Divorce: Some say the divorce rate for first marriages is 50-60%+, and for second marriages 75%+, but few people address this issue in their powers. It is possible that your soon-to-be ex-spouse can use your Power of Attorney without your knowledge to transfer all of your accounts out of your name. If your marriage gets rocky, destroy all of your original powers and consult your attorney about formally cancelling them. When your life becomes stable again, be sure to re-draft your powers, fitting them to your new lifestyle.
Business Document Coordination: Be sure that your power has detailed provisions giving your agent the authority to deal with a wide array of business and investment issues. When using a power to plan for potential disability, do not overlook coordination of appropriate business documents. If you have a professional practice or business corporation, you must draft the necessary minutes to assure at least a second signatory on business bank accounts. Shareholder, partnership and operating agreements should address disability planning to assure that successor officers, directors and managers can serve. Even a one member LLC can create a succession plan through a one-member operating agreement designating you as current manager, and naming a replacement if you are disabled. Owning your own business includes a host of other issues that must be addressed in your estate planning, to ensure that both your clients, and your heirs will not be harmed.
Cooperation with Professionals: A major reason for your signing a power is to assure someone can handle matters in case of your disability. Often the first call an agent makes is to your attorney to ask for guidance and financial information. Attorney ethics and in particular, the duty of confidentiality your attorney has to you, the Grantor, may inhibit your attorney from fully cooperating with your agent. To address this, your power could include an express provision authorizing your attorney and other financial advisors to discuss any matters with your agent. If he is the one you chose to look after your matters, then you have to trust him and give him all the appropriate advice. If your power does not, an update might be in order. You must take care when appointing your agent and drafting this clause in your power how much you are going to allow your attorney to share, and what, if anything, will fall under confidentiality.

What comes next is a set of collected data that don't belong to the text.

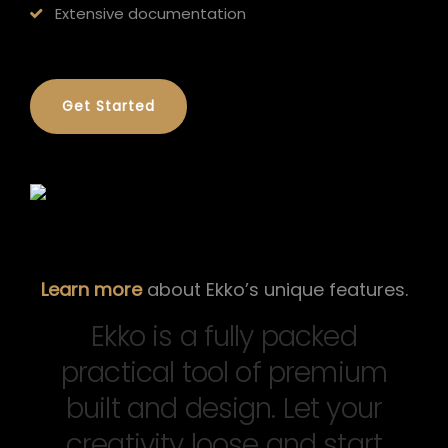
Extensive documentation
Get Started
Learn more
about Ekko’s unique features.
Ekko is a fully packed
practical tool of premium
built and design. Let your
creativity loose and start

Make it Practical: Your agent will need your Social Security number and key financial, tax and other data. Be sure this information is available to him. Have you spoken to your agent about the appointment and responsibilities? In the event of your disability, you do not want to shock someone who is probably filled with grief, by letting her know that she is your agent. Even the best document is of limited use if the agent is uncertain as to what to do. It may be possible to include in your Power of Attorney, and certainly to instruct your attorney to release this key information that will allow your agent to fulfill the basic needs for which you drafted the power.
Powers of attorney are almost always treated as a footnote to most estate and financial plans. However a Power of Attorney can be your most important planning tool. Great care must be taken to appropriately address vital provisions in a manner that accomplishes your goals. Relying on standard documents might be cheap and quick, but you wouldn't go to the Golden Arches for your child's wedding, so don't use a form power for what might be your most important document.